ASSIGNED TASK
Copy the rows word for word, beginning with the line that contains "[173, 304, 227, 381]" and ending after the line that contains "pizza — red", with both of those lines included.

DATA SECTION
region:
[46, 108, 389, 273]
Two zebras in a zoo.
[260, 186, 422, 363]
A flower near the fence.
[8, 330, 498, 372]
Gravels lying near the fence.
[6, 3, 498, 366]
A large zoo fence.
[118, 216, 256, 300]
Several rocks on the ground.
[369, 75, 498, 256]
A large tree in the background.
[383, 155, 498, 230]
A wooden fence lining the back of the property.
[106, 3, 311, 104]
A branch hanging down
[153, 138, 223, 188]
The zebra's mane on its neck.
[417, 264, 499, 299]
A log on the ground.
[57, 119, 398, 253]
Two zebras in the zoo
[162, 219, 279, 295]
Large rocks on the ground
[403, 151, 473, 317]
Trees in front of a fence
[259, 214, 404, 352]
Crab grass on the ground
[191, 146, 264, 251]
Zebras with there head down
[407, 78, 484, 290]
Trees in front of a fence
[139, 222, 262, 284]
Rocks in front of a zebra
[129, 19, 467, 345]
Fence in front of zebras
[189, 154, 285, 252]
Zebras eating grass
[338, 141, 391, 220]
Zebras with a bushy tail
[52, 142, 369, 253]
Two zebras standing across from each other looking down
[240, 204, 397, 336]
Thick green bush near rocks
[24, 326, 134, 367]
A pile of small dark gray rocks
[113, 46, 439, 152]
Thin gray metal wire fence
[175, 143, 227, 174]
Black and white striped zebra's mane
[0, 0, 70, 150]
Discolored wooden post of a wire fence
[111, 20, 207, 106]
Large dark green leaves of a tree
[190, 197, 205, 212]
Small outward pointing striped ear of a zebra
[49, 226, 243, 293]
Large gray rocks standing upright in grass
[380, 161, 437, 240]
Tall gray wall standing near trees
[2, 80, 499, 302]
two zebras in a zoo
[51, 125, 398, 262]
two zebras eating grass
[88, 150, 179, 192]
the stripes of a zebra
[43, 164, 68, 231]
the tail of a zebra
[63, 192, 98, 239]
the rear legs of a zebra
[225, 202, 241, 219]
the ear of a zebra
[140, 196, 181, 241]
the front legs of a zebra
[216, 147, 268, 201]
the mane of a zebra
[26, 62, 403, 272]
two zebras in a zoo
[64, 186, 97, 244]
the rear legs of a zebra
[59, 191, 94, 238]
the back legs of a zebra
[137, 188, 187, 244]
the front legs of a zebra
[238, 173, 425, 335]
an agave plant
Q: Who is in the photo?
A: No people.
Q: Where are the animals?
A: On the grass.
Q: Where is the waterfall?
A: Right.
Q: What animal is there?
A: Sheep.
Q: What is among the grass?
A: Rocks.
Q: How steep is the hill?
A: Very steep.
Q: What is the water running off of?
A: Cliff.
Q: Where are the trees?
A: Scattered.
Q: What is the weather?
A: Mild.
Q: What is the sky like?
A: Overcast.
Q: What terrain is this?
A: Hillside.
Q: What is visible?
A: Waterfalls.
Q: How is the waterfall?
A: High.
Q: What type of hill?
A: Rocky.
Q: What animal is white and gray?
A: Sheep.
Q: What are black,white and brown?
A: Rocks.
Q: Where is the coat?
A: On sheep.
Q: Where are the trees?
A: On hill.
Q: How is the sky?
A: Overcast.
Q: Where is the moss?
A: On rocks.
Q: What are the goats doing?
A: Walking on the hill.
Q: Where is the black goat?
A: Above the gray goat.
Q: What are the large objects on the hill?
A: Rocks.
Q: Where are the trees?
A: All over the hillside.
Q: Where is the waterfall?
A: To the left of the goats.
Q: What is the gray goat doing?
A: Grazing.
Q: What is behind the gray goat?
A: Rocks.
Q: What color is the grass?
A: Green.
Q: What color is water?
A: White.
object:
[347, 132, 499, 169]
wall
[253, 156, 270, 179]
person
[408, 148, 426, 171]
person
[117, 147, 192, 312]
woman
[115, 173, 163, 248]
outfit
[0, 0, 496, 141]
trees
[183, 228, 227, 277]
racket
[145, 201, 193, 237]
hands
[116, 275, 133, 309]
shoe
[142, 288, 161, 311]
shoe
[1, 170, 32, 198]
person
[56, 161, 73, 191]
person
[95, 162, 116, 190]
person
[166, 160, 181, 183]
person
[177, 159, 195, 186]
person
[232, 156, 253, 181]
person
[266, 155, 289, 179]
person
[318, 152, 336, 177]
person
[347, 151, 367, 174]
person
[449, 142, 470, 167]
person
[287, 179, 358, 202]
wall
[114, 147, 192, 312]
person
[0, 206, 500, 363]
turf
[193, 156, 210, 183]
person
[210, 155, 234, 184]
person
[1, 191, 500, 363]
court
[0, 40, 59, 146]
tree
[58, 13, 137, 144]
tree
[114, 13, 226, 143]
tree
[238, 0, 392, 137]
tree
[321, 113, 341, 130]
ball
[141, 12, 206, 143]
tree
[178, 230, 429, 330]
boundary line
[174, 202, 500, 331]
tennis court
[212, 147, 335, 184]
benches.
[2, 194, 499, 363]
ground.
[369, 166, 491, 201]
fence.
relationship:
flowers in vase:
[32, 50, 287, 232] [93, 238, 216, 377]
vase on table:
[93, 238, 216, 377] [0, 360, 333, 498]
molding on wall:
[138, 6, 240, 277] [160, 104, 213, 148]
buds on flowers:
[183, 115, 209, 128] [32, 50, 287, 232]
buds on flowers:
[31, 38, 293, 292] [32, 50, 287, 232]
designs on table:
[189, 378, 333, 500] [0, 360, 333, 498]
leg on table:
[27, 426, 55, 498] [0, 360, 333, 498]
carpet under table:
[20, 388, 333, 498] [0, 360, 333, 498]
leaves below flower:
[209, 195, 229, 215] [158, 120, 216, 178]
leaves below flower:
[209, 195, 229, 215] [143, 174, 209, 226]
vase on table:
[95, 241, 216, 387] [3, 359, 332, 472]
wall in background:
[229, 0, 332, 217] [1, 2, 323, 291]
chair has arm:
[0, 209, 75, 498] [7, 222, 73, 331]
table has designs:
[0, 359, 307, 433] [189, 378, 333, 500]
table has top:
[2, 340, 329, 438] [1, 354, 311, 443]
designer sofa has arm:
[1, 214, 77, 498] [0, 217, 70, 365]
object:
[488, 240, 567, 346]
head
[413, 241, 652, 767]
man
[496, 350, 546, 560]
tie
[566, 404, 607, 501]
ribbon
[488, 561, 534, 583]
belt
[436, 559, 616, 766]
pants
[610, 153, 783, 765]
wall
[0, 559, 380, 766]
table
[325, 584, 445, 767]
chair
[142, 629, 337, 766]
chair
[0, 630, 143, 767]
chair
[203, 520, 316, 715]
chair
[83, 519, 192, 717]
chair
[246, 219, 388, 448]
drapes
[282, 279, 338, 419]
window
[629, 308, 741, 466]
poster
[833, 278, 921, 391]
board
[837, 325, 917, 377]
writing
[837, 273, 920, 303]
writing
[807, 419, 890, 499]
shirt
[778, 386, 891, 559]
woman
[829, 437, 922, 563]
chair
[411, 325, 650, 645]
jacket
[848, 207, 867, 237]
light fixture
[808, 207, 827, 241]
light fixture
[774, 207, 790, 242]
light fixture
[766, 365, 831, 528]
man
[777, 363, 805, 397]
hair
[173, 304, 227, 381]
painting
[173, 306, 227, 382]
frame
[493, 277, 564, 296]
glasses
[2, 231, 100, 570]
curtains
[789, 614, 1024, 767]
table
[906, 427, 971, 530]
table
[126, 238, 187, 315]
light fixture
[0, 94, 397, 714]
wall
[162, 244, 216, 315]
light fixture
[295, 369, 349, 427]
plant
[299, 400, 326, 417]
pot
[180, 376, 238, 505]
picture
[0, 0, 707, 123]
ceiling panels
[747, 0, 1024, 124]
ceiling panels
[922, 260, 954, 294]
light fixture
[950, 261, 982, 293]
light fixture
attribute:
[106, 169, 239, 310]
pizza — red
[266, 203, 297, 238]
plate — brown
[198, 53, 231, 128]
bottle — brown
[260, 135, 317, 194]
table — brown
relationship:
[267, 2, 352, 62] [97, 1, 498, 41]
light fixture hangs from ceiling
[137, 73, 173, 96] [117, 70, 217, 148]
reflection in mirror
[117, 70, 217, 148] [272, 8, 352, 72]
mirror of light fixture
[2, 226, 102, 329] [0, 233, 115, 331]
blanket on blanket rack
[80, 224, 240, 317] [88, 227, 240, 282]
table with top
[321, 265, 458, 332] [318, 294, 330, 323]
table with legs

SOLUTION TO THIS TASK
[173, 304, 227, 381]
painting
[173, 306, 227, 382]
frame
[493, 277, 564, 296]
glasses
[2, 231, 100, 570]
curtains
[789, 614, 1024, 767]
table
[906, 427, 971, 530]
table
[126, 238, 187, 315]
light fixture
[0, 94, 397, 714]
wall
[162, 244, 216, 315]
light fixture
[295, 369, 349, 427]
plant
[299, 400, 326, 417]
pot
[180, 376, 238, 505]
picture
[0, 0, 707, 123]
ceiling panels
[747, 0, 1024, 124]
ceiling panels
[922, 260, 954, 294]
light fixture
[950, 261, 982, 293]
light fixture
attribute:
[106, 169, 239, 310]
pizza — red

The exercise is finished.